[Extracted records]
_ _ _
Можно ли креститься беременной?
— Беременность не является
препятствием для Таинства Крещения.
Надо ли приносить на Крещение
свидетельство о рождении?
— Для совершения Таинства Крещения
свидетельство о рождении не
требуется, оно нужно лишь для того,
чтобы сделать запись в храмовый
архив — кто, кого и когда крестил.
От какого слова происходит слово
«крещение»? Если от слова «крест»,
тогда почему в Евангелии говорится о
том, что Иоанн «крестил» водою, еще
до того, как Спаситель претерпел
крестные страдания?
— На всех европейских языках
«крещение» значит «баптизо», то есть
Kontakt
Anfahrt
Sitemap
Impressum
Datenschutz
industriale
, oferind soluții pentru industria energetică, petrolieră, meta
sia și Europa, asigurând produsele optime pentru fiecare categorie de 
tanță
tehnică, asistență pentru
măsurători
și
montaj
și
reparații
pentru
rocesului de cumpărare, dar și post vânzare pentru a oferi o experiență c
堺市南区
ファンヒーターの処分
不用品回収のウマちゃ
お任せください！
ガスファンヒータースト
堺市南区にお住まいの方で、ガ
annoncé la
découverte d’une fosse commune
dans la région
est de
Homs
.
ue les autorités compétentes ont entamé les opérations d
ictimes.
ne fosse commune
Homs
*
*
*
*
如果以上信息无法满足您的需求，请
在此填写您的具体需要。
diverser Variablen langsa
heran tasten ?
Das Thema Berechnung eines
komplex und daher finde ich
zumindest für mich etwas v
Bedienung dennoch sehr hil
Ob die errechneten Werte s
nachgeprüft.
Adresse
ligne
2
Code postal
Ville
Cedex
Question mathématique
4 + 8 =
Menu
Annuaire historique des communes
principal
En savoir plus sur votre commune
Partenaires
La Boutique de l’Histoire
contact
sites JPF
_ _ _
* EXERCISE PROMPT
Quote exactly the first line of the data and every line after it through the one holding "тогда почему в Евангелии говорится о".

* RESULT BELOW
Можно ли креститься беременной?
— Беременность не является
препятствием для Таинства Крещения.
Надо ли приносить на Крещение
свидетельство о рождении?
— Для совершения Таинства Крещения
свидетельство о рождении не
требуется, оно нужно лишь для того,
чтобы сделать запись в храмовый
архив — кто, кого и когда крестил.
От какого слова происходит слово
«крещение»? Если от слова «крест»,
тогда почему в Евангелии говорится о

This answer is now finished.